Technologie : domotique et stimulation cognitive

Sur une plus grande échelle que le projet QuoVadis, le projet CompanionAble (« robot compagnon » multimédia interactif) fait partie des programmes de recherche européens lancés sur le thème de l'assistance à l'autonomie dans le logement (Ambient Assisted Living). Le groupe de matériel électrique Legrand aborde, à travers ce projet, la problématique de l'accessibilité et de l'autonomie des personnes à travers une démarche multidisciplinaire et partenariale. Le projet de recherche débuté en janvier 2008 et coordonné par l'Université de Reading (Angleterre) associe des équipes de sept pays (Allemagne, Autriche, Belgique, Espagne, France, Pays-Bas, Royaume-Uni) venant des milieux médicaux, de l'aide à la personne, de la recherche académique et technologique, des industriels des automatismes du bâtiment et de la robotique, coopèrent pour expérimenter les apports d'un robot associé à des équipements domotiques installés au domicile de personnes ayant des troubles cognitifs moyens ou légers, et capables de favoriser le maintien de l'autonomie à domicile et l'aide aux aidants. Le projet, d'une durée de quatre ans, a débuté par des enquêtes auprès de personnes ayant des troubles cognitifs et de leurs proches, afin de prévoir les aides techniques qui leurs seraient adaptées et les méthodes d'évaluation respectant l'éthique et le droit de ces personnes.
Un programme de stimulation cognitive vise à renforcer les capacités cognitives résiduelles en aidant la personne malade à se repérer dans le temps et dans l'espace, en la sécurisant en cas d'errance, de désorientation et d'angoisse, et en facilitant sa communication avec l'entourage. La stimulation cognitive passe par des exercices avec une tierce personne et/ou un dispositif technologique. La sécurité est basée sur un système de télévigilance qui permet une meilleure réactivité des équipes médicales qui interviennent à domicile en cas d'urgence, en établissant un contact audio-visuel avec la personne en attendant une intervention humaine.
Les autres partenaires français du programme sont l'Assistance publique de hôpitaux de Paris, l'ESIEE Paris, le groupe des écoles de télécommunications GEC-INT, l'IBICS Université d'Evry-Val d'Essonne,.
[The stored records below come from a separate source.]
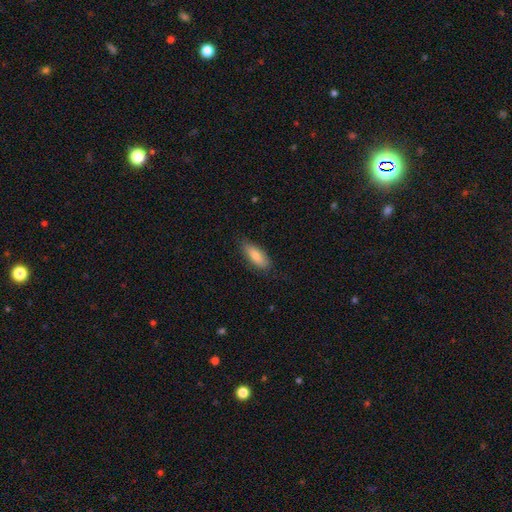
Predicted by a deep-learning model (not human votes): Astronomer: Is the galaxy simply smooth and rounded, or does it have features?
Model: smooth — 77%.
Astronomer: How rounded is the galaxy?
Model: in between — 71%.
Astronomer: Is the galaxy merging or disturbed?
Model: none — 80%.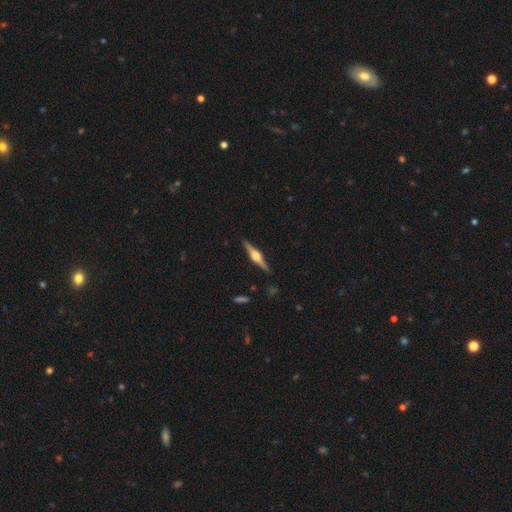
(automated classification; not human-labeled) smooth_or_featured: featured or disk (p=0.82) [alt: smooth p=0.13]
disk_edge_on: yes (p=0.98) [alt: no p=0.02]
edge_on_bulge: rounded (p=0.90) [alt: boxy p=0.09]
merging: none (p=0.90) [alt: minor disturbance p=0.07]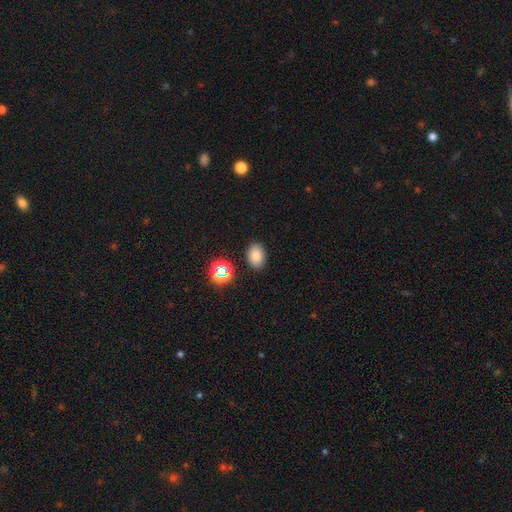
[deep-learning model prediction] Smooth or featured? Predicted: smooth (p=0.81). How rounded? Predicted: in between (p=0.82). Merging? Predicted: none (p=0.85).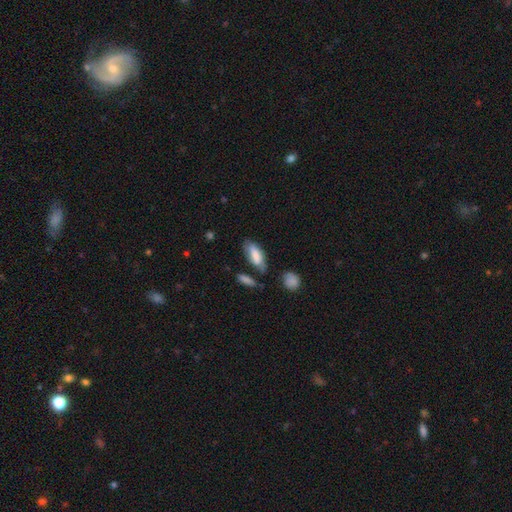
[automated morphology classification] smooth_or_featured: smooth (p=0.77) [alt: featured or disk p=0.16]
how_rounded: in between (p=0.74) [alt: cigar-shaped p=0.24]
merging: none (p=0.56) [alt: minor disturbance p=0.26]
Décideurs en Gérontologie, avril-mai 2009.

Stimulation cognitive

La stimulation cognitive est une intervention non pharmacologique, définie par un ensemble de méthodes psycho-pédagogiques sous forme d'applications pratiques, regroupées en séances et correspondant aux situations pragmatiques de la vie quotidienne. La stimulation cognitive désigne la sollicitation méthodique des fonctions cognitives, psychologiques et sociales. Il s'agit toujours d'une approche écologique, c'est-à-dire adaptée aux besoins de la vie quotidienne. Les situations écologiques permettent à la fois un relais par l'entourage et un renforcement au quotidien. Selon les recommandations de la Haute autorité de santé (HAS), la stimulation cognitive dans le contexte de la maladie d'Alzheimer comporte deux volets, l'un destiné aux personnes malades, l'autre à leurs aidants naturels et/ou professionnels. Jocelyne de Rotrou, neuropsychologue au centre mémoire de ressources et de recherche de l'hôpital Broca de Paris, propose des mises en situation, ou des simulations de situations vécues par les participants ; elles recréent un contexte d'activité spécifique (se déplacer dans le quartier, faire sa toilette, s'habiller...) auquel la personne malade est exposée dans sa vie quotidienne. Cet effet d'amorçage-exposition cible une plus grande compliance de la personne malade vis-à-vis de la situation réelle. Le contexte pour la personne malade est recréé à partir des éléments de sa vie, ses expériences, ses acquis culturels et didactiques, sa vie familiale et sociale. De ce fait, il bénéficie d'une approche personnalisée à la fois individuelle et collective.
Concernant les aidants, l'intervention proposée au centre mémoire de ressources et de recherche de l'hôpital Broca de Paris consiste en un programme psycho-éducatif d'accompagnement qui permet de mieux comprendre la maladie, afin de mieux comprendre la personne malade ; apprendre comment prolonger au quotidien l'action entreprise pa les thérapeutes durant la période de prise en charge, et comment prévoir les situations de crise et y faire face. Il s'agit aussi de faciliter la verbalisation du vécu des aidants, d'offrir un soutien psychothérapeutique à travers l'écoute, l'entraide et la solidarité apportées par le groupe, partager les émotions. La prise en charge est conjointe, initiée par les thérapeutes et prolongée au domicile ou en institution par les aidants, formés et soutenus. Elle peut se pousuivre à l'aide de dispositifs psycho-sociaux et des nouvelles technologies de l'information. Les critères réalistes d'efficacité de la prise en charge sont le ralentissement des désapprentissages, la réduction de la pente du déclin, l'amélioration de la qualité de vie de la personne malade et/ou de son aidant.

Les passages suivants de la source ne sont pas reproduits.